I've been pursuing research on Coates, Aaron McGruder, Colson Whitehead, and poet Kevin Young, four writers sometimes considered as "best" in their respective fields or "the best" of their generations. Although I plan to produce more extensive work on those 4 writers, I plan to avoid the pattern of referring to them as the "best" black writers or the "best" writers on race as if they have somehow outdone all the other black or raced writers. Offering that praise overlooks the fact that many factors--not simply good writing--go into placing a writer in position to even be considered "best."
I have repeatedly written about several talented poets, including Elizabeth Alexander, Amiri Baraka, Tyehimba Jess, Allison Joseph, Adrian Matejka, Evie Shockley, Young, and a few more. It would be a mistake for me to single them out as "the best," given the many special opportunities they have received in order to have their work showcased. Also, identifying 3 or 10 or even 25 as "the best" runs the risk of reducing some of the complexity and different kinds of poetry out there and overlooking the fact that often poets are not (always) self-consciously competing to win and thus defeat others the way, say, competitors in professional sports are doing.
I am aware, though, that "best of" discussions can stimulate all kinds of lively debates. Go to my barbershop and ask "who's the best NBA player?" or "who's the best rapper?" and then sit back and watch the fireworks fly. I also understand that with a genre as populous as black poetry, folks are inclined to look for ways of filtering.
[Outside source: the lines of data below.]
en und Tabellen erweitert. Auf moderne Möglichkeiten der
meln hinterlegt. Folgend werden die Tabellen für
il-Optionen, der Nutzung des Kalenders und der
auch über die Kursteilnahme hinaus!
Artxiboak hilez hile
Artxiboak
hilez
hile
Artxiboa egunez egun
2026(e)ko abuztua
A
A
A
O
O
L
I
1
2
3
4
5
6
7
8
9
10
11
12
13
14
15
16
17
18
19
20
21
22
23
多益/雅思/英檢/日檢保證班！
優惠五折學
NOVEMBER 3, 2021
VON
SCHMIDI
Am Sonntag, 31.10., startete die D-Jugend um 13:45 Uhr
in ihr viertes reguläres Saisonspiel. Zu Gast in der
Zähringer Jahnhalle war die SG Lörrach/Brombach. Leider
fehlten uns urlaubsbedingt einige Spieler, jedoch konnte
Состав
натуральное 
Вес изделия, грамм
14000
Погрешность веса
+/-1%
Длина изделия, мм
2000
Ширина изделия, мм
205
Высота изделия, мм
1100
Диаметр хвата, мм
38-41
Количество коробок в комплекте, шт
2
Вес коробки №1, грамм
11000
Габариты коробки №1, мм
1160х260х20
Still, the history of highlighting one or two black writers while dismissing so many others is extensive and troubled. We do well to consider the consequences of such judgements, especially when the folks passing the judgement are not willing to state their investments and lack of investments in the black writers that they are assessing. For now, I prefer to write about several poets whose works I enjoy and value, acknowledging that they are talented yet only a few out of many more choices that readers might explore. I'll pass on referring to them as "the best."